Required action -> Each record here should be printed again exactly; please leave its pictures out.

(Page-level text extractions)

Start of Block

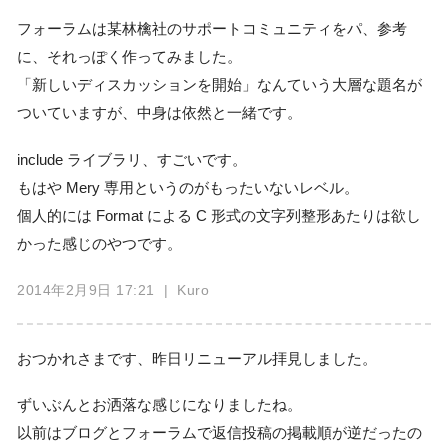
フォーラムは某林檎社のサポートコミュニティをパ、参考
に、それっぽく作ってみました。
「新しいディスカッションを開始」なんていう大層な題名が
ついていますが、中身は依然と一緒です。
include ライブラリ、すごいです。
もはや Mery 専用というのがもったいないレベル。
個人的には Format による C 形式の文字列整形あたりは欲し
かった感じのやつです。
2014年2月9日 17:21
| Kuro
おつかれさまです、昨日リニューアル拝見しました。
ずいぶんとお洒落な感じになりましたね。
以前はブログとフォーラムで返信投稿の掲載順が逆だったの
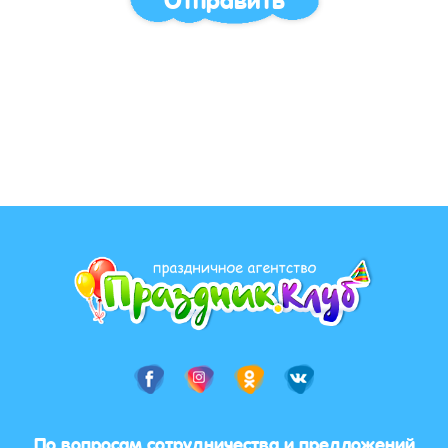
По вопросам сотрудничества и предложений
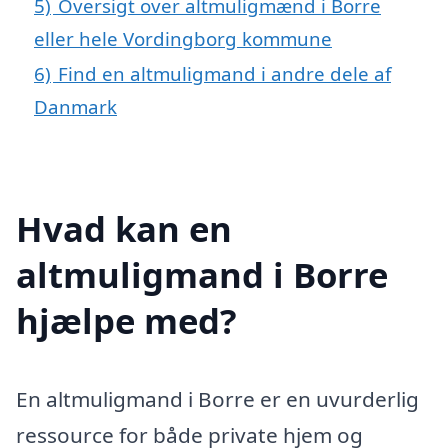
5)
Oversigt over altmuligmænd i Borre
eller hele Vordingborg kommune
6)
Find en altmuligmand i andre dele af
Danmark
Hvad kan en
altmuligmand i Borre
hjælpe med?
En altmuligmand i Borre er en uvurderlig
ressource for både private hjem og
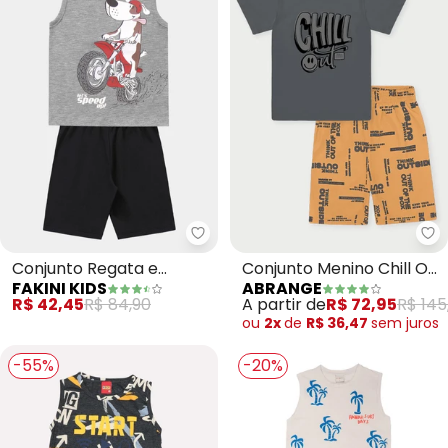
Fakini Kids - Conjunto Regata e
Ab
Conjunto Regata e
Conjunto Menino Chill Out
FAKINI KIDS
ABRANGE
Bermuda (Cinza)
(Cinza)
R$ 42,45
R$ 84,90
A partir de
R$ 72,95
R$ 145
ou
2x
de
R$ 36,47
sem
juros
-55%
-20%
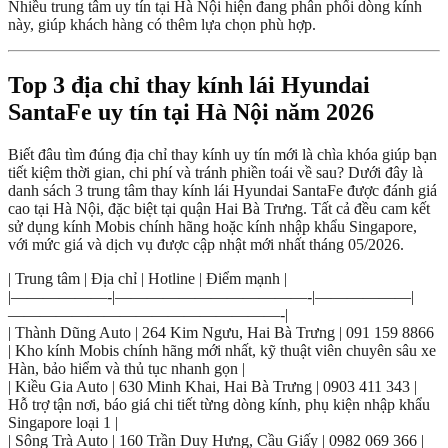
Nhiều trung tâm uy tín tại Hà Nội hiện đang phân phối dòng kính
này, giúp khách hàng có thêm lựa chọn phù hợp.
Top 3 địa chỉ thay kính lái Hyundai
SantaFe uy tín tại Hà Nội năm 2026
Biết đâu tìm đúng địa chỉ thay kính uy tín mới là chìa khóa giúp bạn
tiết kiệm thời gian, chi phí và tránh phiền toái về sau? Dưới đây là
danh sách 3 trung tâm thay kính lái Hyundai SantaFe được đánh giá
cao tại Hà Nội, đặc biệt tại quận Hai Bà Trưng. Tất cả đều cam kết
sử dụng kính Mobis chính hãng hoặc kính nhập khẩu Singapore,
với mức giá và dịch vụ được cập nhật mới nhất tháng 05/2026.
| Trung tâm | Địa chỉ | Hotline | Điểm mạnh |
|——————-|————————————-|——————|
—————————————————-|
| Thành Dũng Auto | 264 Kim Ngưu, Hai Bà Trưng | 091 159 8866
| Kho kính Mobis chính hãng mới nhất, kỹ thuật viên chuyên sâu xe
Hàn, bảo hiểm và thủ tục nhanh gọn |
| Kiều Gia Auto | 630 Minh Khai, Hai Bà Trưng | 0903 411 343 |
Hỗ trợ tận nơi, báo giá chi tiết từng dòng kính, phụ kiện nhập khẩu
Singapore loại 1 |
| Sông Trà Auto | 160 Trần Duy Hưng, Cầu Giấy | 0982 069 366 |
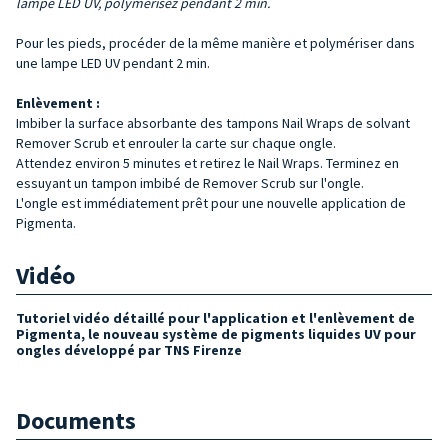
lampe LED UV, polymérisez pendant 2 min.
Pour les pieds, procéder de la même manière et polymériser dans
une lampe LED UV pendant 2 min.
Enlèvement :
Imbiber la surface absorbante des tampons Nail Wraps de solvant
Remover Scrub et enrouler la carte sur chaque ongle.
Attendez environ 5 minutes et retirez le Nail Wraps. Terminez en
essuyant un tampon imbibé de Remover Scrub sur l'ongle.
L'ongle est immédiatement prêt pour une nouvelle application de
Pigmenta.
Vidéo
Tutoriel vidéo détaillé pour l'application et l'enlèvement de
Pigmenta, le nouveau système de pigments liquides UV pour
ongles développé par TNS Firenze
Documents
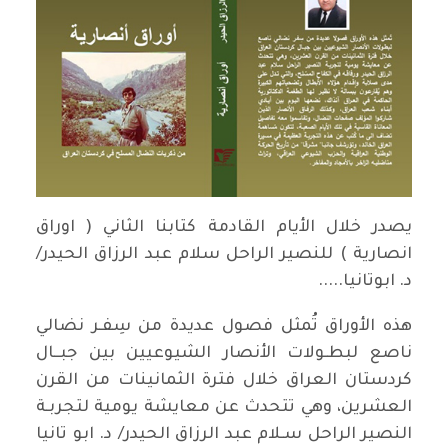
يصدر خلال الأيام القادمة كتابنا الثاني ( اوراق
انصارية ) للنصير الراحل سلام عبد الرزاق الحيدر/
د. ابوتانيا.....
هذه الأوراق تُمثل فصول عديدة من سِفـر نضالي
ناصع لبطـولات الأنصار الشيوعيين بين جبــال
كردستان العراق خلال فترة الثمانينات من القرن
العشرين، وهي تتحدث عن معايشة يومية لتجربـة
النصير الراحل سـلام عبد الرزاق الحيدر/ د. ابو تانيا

End of Block

Completed task ->
フォーラムは某林檎社のサポートコミュニティをパ、参考
に、それっぽく作ってみました。
「新しいディスカッションを開始」なんていう大層な題名が
ついていますが、中身は依然と一緒です。
include ライブラリ、すごいです。
もはや Mery 専用というのがもったいないレベル。
個人的には Format による C 形式の文字列整形あたりは欲し
かった感じのやつです。
2014年2月9日 17:21
| Kuro
おつかれさまです、昨日リニューアル拝見しました。
ずいぶんとお洒落な感じになりましたね。
以前はブログとフォーラムで返信投稿の掲載順が逆だったの
По вопросам сотрудничества и предложений
5)
Oversigt over altmuligmænd i Borre
eller hele Vordingborg kommune
6)
Find en altmuligmand i andre dele af
Danmark
Hvad kan en
altmuligmand i Borre
hjælpe med?
En altmuligmand i Borre er en uvurderlig
ressource for både private hjem og
Fakini Kids - Conjunto Regata e
Ab
Conjunto Regata e
Conjunto Menino Chill Out
FAKINI KIDS
ABRANGE
Bermuda (Cinza)
(Cinza)
R$ 42,45
R$ 84,90
A partir de
R$ 72,95
R$ 145
ou
2x
de
R$ 36,47
sem
juros
-55%
-20%
Nhiều trung tâm uy tín tại Hà Nội hiện đang phân phối dòng kính
này, giúp khách hàng có thêm lựa chọn phù hợp.
Top 3 địa chỉ thay kính lái Hyundai
SantaFe uy tín tại Hà Nội năm 2026
Biết đâu tìm đúng địa chỉ thay kính uy tín mới là chìa khóa giúp bạn
tiết kiệm thời gian, chi phí và tránh phiền toái về sau? Dưới đây là
danh sách 3 trung tâm thay kính lái Hyundai SantaFe được đánh giá
cao tại Hà Nội, đặc biệt tại quận Hai Bà Trưng. Tất cả đều cam kết
sử dụng kính Mobis chính hãng hoặc kính nhập khẩu Singapore,
với mức giá và dịch vụ được cập nhật mới nhất tháng 05/2026.
| Trung tâm | Địa chỉ | Hotline | Điểm mạnh |
|——————-|————————————-|——————|
—————————————————-|
| Thành Dũng Auto | 264 Kim Ngưu, Hai Bà Trưng | 091 159 8866
| Kho kính Mobis chính hãng mới nhất, kỹ thuật viên chuyên sâu xe
Hàn, bảo hiểm và thủ tục nhanh gọn |
| Kiều Gia Auto | 630 Minh Khai, Hai Bà Trưng | 0903 411 343 |
Hỗ trợ tận nơi, báo giá chi tiết từng dòng kính, phụ kiện nhập khẩu
Singapore loại 1 |
| Sông Trà Auto | 160 Trần Duy Hưng, Cầu Giấy | 0982 069 366 |
lampe LED UV, polymérisez pendant 2 min.
Pour les pieds, procéder de la même manière et polymériser dans
une lampe LED UV pendant 2 min.
Enlèvement :
Imbiber la surface absorbante des tampons Nail Wraps de solvant
Remover Scrub et enrouler la carte sur chaque ongle.
Attendez environ 5 minutes et retirez le Nail Wraps. Terminez en
essuyant un tampon imbibé de Remover Scrub sur l'ongle.
L'ongle est immédiatement prêt pour une nouvelle application de
Pigmenta.
Vidéo
Tutoriel vidéo détaillé pour l'application et l'enlèvement de
Pigmenta, le nouveau système de pigments liquides UV pour
ongles développé par TNS Firenze
Documents
يصدر خلال الأيام القادمة كتابنا الثاني ( اوراق
انصارية ) للنصير الراحل سلام عبد الرزاق الحيدر/
د. ابوتانيا.....
هذه الأوراق تُمثل فصول عديدة من سِفـر نضالي
ناصع لبطـولات الأنصار الشيوعيين بين جبــال
كردستان العراق خلال فترة الثمانينات من القرن
العشرين، وهي تتحدث عن معايشة يومية لتجربـة
النصير الراحل سـلام عبد الرزاق الحيدر/ د. ابو تانيا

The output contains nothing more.